La Cour européenne des droits de l’homme vient de condamner la France pour sa législation fiscale sur les visites et saisies à domicile.
Les juges n’ont pas apprécié l’impunité dont bénéficie l’administration en cas de perquisition au domicile d’un contribuable qu’elle soupçonne de fraude fiscale.
En effet, si une telle visite est placée sous le contrôle d’un juge qui, seul, délivre l’ordonnance de perquisition, les libertés individuelles du contribuable français ne sont pas pour autant garanties :
– L’ordonnance est prise par un juge hors de la présence du contribuable qui ignore tout de la procédure à ce stade et ne peut donc pas se défendre.
– Lorsque le contribuable est réveillé au petit matin par les contrôleurs, il se retrouve seul : il n’est pas prévu qu’il puisse faire appel à un conseil et s’il lui est permis de tenter de joindre le juge pendant les opérations, ses coordonnées ne sont pas fournies sur la copie de l’ordonnance de perquisition qui lui a été remise au début de la visite…
– L’ordonnance du juge autorisant la perquisition ne peut être attaquée que par pourvoi en cassation, sans caractère suspensif.
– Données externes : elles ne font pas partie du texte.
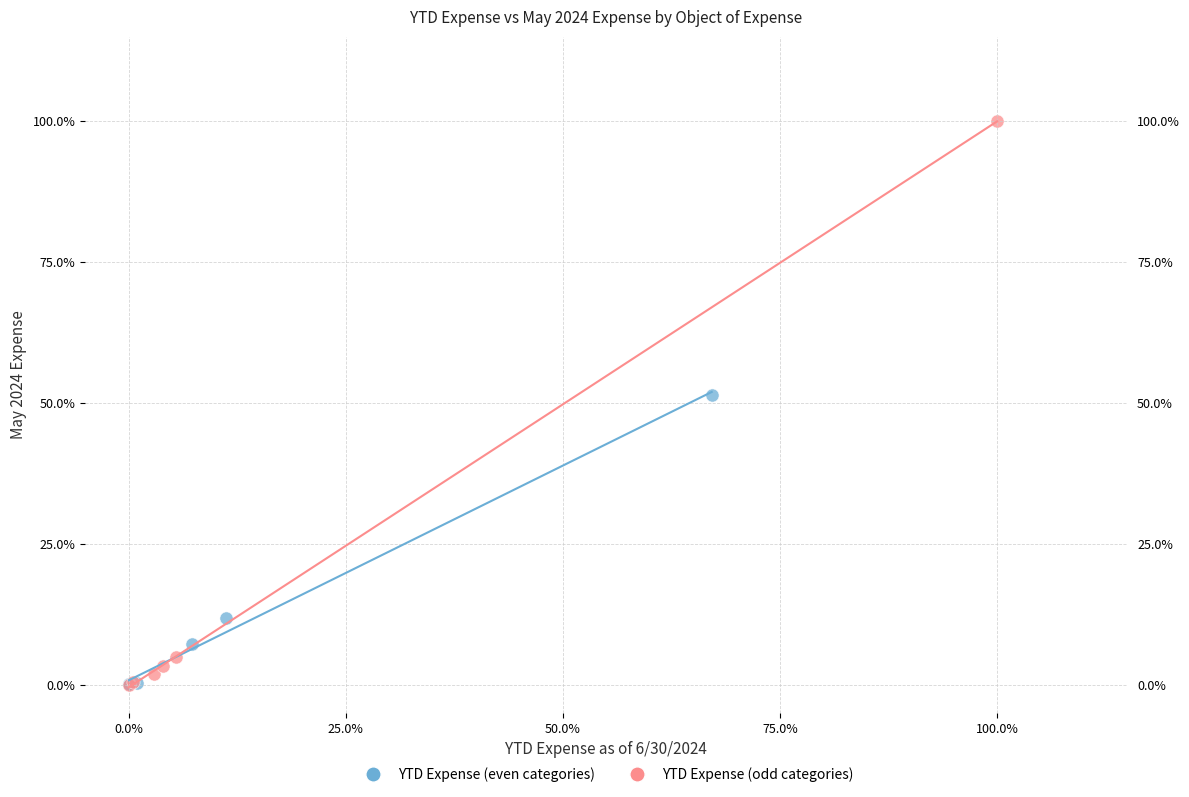

What are all the series names shown in the legend?

YTD Expense (even categories), YTD Expense (odd categories)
Le contribuable ne peut donc que laisser faire la perquisition avant toute contestation éventuelle devant la Cour de cassation qui, de toute manière, ne juge que le droit et non les faits.
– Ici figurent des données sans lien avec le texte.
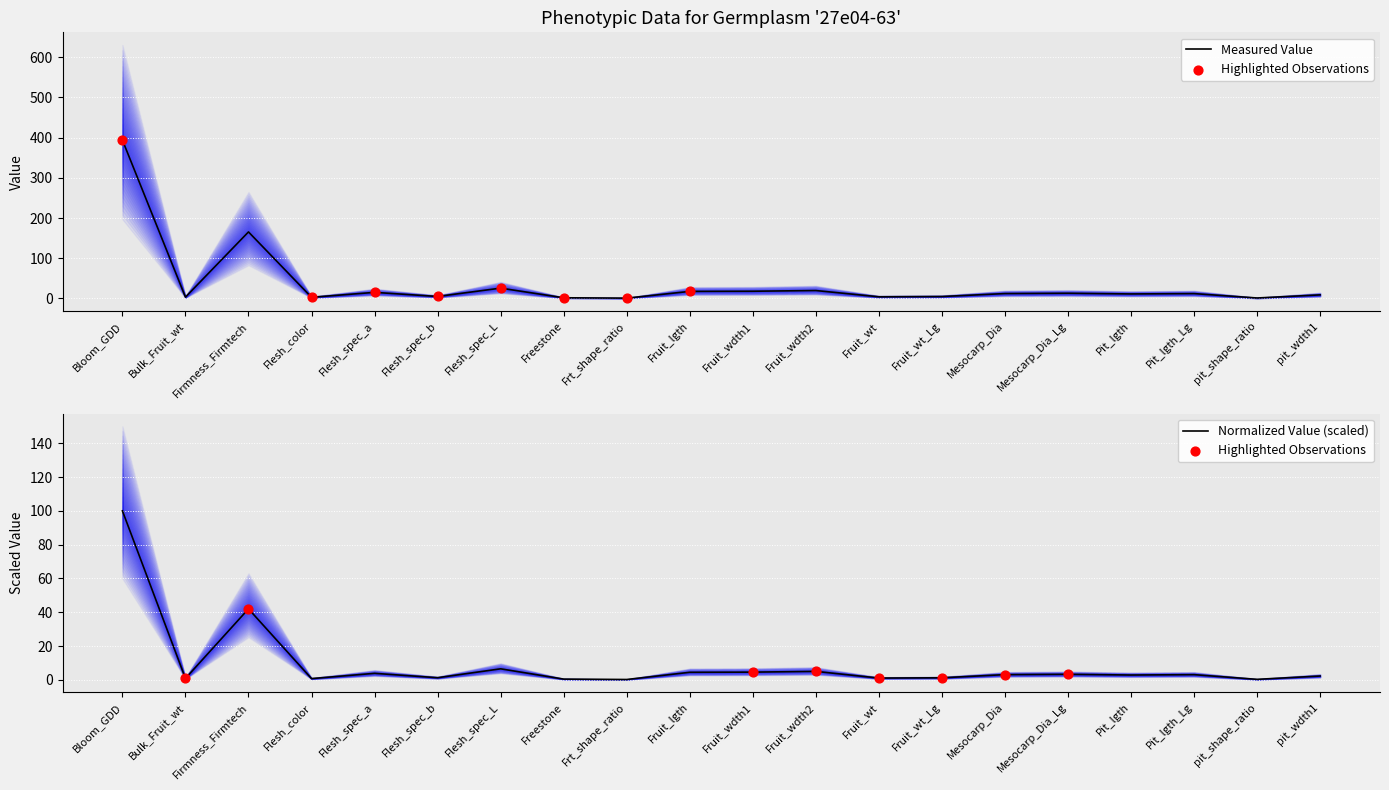

Approximately how many times larger is the value at Firmness_Firmtech compared to Fruit_lgth?

9.4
Autrement dit, le contribuable ne pourra même pas contester a posteriori devant un juge la réalité des pièces sur lesquelles s’est fondée l’administration pour demander la perquisition.
– Pour couronner le tout, le contribuable ne pourra contester la perquisition qu’en cas de redressement ultérieur ! S’il a été réveillé pour rien, il n’a plus qu’à se recoucher.